SoFunction
Updated on 2024-11-19

Python Regular Expressions Tutorial One: The Basics

preamble

Previously, someone proposed a requirement, I see this requirement with regular expressions is the most appropriate. Considering that every time I've used regular expressions before, I've done it on the fly, so this time I went through a systematic study of regular expressions while completing the task. The main reference is a video from PyCon 2016Regular Expressions

I will summarize regular expressions in several posts.

Here is the first part, the foundation:

basic part

Here is a summary of the most basic uses of regular expressions, most of which are common to me (and most programmers), so I'll just gloss over them and illustrate only a few of them with examples.

. All characters except newlines

^ Head of line

$ End of line

[abcd] abcd one of these characters

[^abcd] any character except abcd

[a-d] Equivalent to [abcd]

[a-dz] Equivalent to [abcdz]

\b Word boundaries

\w Alphanumeric or underscore Equivalent to [a-zA-Z0-9_]

\W Opposite of \w

\d Numbers, equivalent to [0-9]

\D Opposite of \d

\s Blank characters, equivalent to [ \t\n\r\f\v]

\S Opposite of \s

{5} The regular expression part before this (below) occurs exactly 5 times

{2,5} ~Two to five times.

{2,} ~ two or more times.

{,5} ~0 to 5 times.

* :: ~0 or more occurrences

? ~0 or 1 occurrence

+ ~ 1 or more occurrences

ABC|DEF Matches ABC or DEF.

\ Escape character, e.g. \ means match *, \$ means match $*.

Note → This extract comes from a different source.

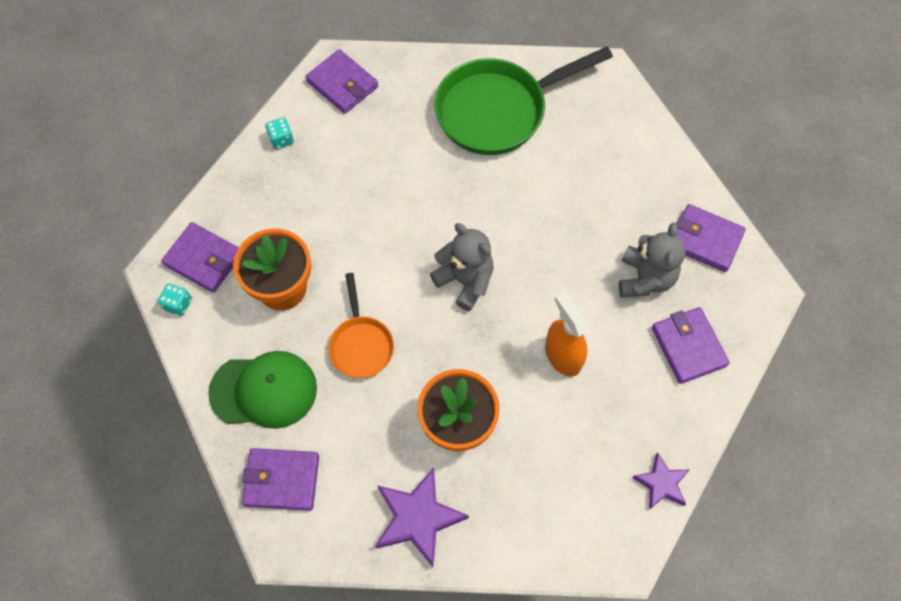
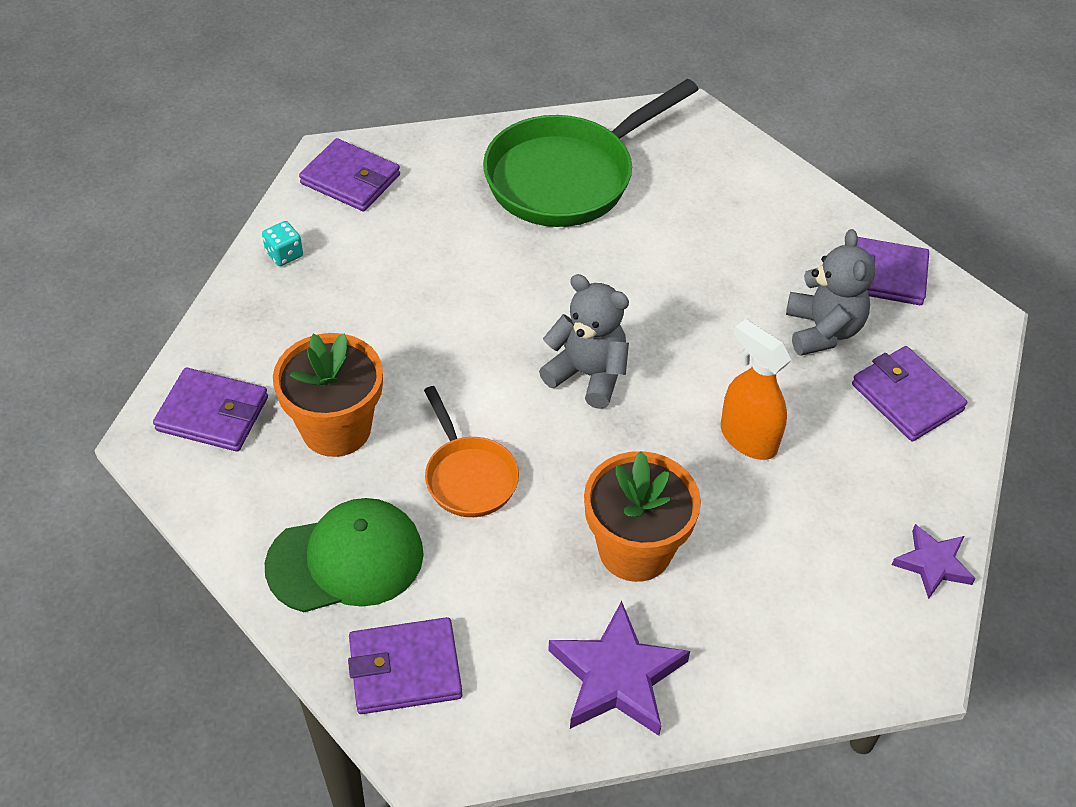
camera: 15 degrees left, 15 degrees down
turquoise dice [158,283,192,316] -> none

\b,\ \ A brief illustration with the following examples:

     \b:

>>> (r'\bhello\b', 'hello')
<_sre.SRE_Match object; span=(0, 5), match='hello'>
>>> (r'\bhello\b', 'hello world')
<_sre.SRE_Match object; span=(0, 5), match='hello'>
>>> (r'\bhello\b', 'hello,world')
<_sre.SRE_Match object; span=(0, 5), match='hello'>
>>> (r'\bhello\b', 'hello_world') 
>>> 

In fact, here, \b is roughly the same as \W, but \b can match non-displayed characters such as the beginning and end of a line, while \W cannot.

     \:

>>> (r'\$100', '$100')
<_sre.SRE_Match object; span=(0, 4), match='$100'>
>>> (r'$100', '$100') 
>>> 

To match characters that have special meanings in regular expressions, such as $, ^, *, etc., you need to escape them with \.

raw string:

In addition, in the previous example, the pattern string (pattern) is preceded by an r, which means raw string, and the Pyhton interpreter does not need to escape the string that follows. Because, \ has a special meaning in Python strings and in regular expressions, so if it's not a raw string, then to express a \ character, four \s are needed (in the Python interpreter is first escaped once, 2 \s mean 1 \, leaving 2 \s, and then escaped again in the regular expression, leaving one \ in the end). Example:

>>> (r'\bhello\b', 'hello')
<_sre.SRE_Match object; span=(0, 5), match='hello'>
>>> ('\bhello\b', 'hello') 
>>> ('\\bhello\\b', 'hello')
<_sre.SRE_Match object; span=(0, 5), match='hello'>

>>> ('\\\\hello\\\\', '\\hello\\') 
<_sre.SRE_Match object; span=(0, 7), match='\\hello\\'>
>>> (r'\\hello\\', '\\hello\\') 
<_sre.SRE_Match object; span=(0, 7), match='\\hello\\'>
>>> print('\\hello\\')
\hello\

summarize

This is all about the basics of Python regular expressions, with this knowledge, the basic use of regular expressions will be no problem. For some special cases, you also need to master some other advanced use, please look forward to subsequent articles. I hope that the content of this article on everyone's learning or work can bring some help, if there are questions you can leave a message to exchange, if there are questions you can leave a message to exchange.